DE NOTRE CORRESPONDANTE
«NOUS AVONS identifié une mine d'or de nouvelles cibles pour le traitement de la sclérose en plaques. L'une des cibles est une molécule traditionnellement identifiée avec la cascade de coagulation», explique au « Quotidien » le Pr Lawrence Steinman, de l'université de Stanford en Californie, qui publie ce nouveau travail dans « Nature ».
«Notre prochain objectif est d'amener la protéineC activée dans un essai clinique pour la sclérose en plaques», fait-il entrevoir. «Nous voulons également explorer d'autres nouvelles protéines découvertes dans cette recherche protéomique. »
La sclérose en plaques (SEP) est une maladie démyélinisante inflammatoire du système nerveux central (SNC) qui évolue par poussées entrecoupées de rémissions. Les symptômes sont très variables, avec des troubles de la motricité, de la vision et de l'équilibre, ainsi que des troubles sensitifs et génito-urinaires.
Elle touche environ une personne sur mille et se manifeste généralement entre 20 ans et 40 ans. L'origine de cette maladie multifactorielle demeure mystérieuse et il n'existe pas, à ce jour, de traitement pouvant guérir la SEP.
Une meilleure compréhension de la neuropathologie de la SEP pourrait permettre de développer des traitements ciblés plus efficaces.
Lawrence Steinman et son équipe se sont intéressés à caractériser les protéines spécifiquement exprimées (protéome spécifique) dans les lésions cérébrales des patients atteints de SEP.
Pour cela, ils ont étudié histologiquement des échantillons de lésions de SEP (issus d'autopsies) provenant de 6 patients ayant différentes formes cliniques (aiguë, chronique, progressive, rémittente-progressive).
Un nouveau monde.
Ces lésions ont été classées en trois types majeurs : plaque aiguë, plaque chronique active et plaque chronique. Ils ont analysé également des échantillons cérébraux normaux de deux sujets témoins.
Après avoir isolé ces lésions de la substance blanche adjacente (grâce à la microdissection au laser), ils ont analysé l'ensemble des protéines exprimées dans les échantillons tissulaires (analyse du protéome par spectrométrie de masse).
Ils ont ainsi pu identifier des protéines qui sont spécifiques de chaque type de plaque : 158 pour la plaque aiguë ; 416 pour la plaque chronique active ; et 236 pour la plaque chronique.
«Le protéome spécifique des lésions révèle un “nouveau monde” », notent les chercheurs.
Plus de la moitié de ces protéines identifiées dans les trois lésions SEP sont de fonction inconnue.
De façon intéressante, parmi les protéines dont la fonction est connue, cinq interviennent dans la coagulation : facteur tissulaire, inhibiteur de la protéine C, thrombospondine, fibronectine et vitronectine.
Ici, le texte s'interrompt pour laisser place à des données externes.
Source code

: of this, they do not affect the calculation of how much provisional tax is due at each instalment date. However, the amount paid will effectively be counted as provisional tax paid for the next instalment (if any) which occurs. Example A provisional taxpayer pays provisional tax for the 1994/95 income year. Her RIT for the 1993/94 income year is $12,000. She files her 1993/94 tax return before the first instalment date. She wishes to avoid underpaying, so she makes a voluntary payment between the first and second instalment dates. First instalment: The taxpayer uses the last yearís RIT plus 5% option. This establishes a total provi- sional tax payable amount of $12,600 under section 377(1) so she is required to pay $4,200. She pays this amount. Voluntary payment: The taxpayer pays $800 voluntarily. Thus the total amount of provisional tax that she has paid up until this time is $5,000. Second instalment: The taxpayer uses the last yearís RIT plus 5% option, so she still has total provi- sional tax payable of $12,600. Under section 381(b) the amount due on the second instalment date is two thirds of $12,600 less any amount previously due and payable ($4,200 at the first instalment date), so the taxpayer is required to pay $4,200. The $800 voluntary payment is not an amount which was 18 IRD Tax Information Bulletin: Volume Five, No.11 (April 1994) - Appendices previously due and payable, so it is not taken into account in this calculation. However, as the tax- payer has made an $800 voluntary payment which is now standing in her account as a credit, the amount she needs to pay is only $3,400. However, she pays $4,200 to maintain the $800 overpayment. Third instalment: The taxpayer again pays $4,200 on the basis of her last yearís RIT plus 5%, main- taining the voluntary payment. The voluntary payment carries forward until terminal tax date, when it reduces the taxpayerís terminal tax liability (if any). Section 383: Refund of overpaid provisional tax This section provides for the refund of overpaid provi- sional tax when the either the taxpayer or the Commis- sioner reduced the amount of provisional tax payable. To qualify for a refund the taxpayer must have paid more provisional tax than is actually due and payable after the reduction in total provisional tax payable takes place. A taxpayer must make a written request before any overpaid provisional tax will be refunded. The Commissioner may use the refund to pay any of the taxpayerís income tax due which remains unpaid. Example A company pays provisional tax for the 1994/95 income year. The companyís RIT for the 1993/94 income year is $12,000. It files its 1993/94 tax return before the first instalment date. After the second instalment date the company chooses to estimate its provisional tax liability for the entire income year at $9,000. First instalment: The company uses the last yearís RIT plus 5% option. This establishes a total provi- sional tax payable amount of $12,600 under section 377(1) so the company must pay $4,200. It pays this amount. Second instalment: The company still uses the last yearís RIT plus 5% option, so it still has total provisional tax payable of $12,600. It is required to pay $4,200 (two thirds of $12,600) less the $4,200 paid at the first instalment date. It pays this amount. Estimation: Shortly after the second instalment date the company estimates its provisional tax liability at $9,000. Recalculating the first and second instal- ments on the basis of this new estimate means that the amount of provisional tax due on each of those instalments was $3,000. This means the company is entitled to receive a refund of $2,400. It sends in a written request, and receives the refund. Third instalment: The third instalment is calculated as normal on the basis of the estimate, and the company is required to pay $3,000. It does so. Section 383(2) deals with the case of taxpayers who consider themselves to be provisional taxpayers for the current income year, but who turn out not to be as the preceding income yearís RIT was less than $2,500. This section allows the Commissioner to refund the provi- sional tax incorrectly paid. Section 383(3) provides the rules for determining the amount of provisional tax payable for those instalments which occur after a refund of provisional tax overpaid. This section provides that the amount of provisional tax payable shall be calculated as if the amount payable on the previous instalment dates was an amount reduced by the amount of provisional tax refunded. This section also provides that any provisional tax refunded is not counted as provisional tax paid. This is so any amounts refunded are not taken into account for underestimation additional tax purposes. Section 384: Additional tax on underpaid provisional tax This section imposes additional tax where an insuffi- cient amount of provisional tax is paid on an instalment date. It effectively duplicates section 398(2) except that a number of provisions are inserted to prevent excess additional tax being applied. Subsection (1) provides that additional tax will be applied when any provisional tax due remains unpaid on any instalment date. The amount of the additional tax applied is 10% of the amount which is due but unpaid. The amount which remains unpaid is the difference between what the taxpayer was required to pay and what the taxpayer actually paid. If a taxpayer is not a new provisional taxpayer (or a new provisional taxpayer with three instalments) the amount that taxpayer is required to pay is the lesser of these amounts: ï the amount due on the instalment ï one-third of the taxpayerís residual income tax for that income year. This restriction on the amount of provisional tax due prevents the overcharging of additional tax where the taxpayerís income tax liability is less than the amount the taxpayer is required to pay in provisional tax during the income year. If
Ces protéines de la coagulation sont spécifiquement associées aux plaques chroniques actives.
«La présence combinée du facteur tissulaire et de l'inhibiteur de la protéineC dans les plaques chroniques actives suggère la formation de thrombine pro-inflammatoire, et la suppression de la voie de la protéineC», notent les chercheurs.
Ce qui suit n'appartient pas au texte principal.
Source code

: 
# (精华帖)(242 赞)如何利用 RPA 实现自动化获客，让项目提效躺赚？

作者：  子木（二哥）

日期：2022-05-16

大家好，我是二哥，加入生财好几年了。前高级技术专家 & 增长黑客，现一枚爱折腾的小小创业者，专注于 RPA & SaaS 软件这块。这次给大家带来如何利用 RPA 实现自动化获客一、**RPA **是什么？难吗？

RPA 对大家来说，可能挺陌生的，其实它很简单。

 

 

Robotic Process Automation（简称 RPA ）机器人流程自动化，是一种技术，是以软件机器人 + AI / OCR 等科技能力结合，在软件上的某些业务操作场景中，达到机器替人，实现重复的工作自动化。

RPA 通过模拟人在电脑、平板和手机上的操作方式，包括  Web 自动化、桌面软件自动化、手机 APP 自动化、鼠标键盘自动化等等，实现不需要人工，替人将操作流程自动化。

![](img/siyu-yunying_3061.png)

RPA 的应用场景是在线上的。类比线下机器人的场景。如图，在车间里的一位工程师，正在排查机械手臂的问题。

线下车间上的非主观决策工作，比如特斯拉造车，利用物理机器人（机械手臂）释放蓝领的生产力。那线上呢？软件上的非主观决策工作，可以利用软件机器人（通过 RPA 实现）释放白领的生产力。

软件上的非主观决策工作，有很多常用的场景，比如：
Les chercheurs ont ensuite validé le rôle thérapeutique potentiel de ces deux cibles dans un modèle expérimental de SEP (encéphalomyélite auto-immune expérimentale chez la souris).
Le traitement des souris malades par administration d'hirudine (inhibiteur de la thrombine), ou d'une forme recombinante de la protéine C activée, a considérablement amélioré la maladie ; cela s'accompagnait d'une baisse de la prolifération des cellules immunes et d'une réduction des foyers inflammatoires.
La première des nombreuses découvertes.
Leur analyse suggère que la protéine C activée pourrait améliorer la maladie grâce à la fois à ses propriétés anticoagulantes et à son signal.
«Ces protéines de fonctions connues, comme celles de la cascade de coagulation, jouent clairement des rôles pathobiologiques nouveaux et peut-être inattendus. L'intersection de la cascade de coagulation et de l'inflammation dans la SEP est la première des nombreuses découvertes qui émergeront d'un tel catalogue de protéines», notent-ils.
« Nature », 18 février 2008, Han et coll., DOI : 10.1038/Nature 06559.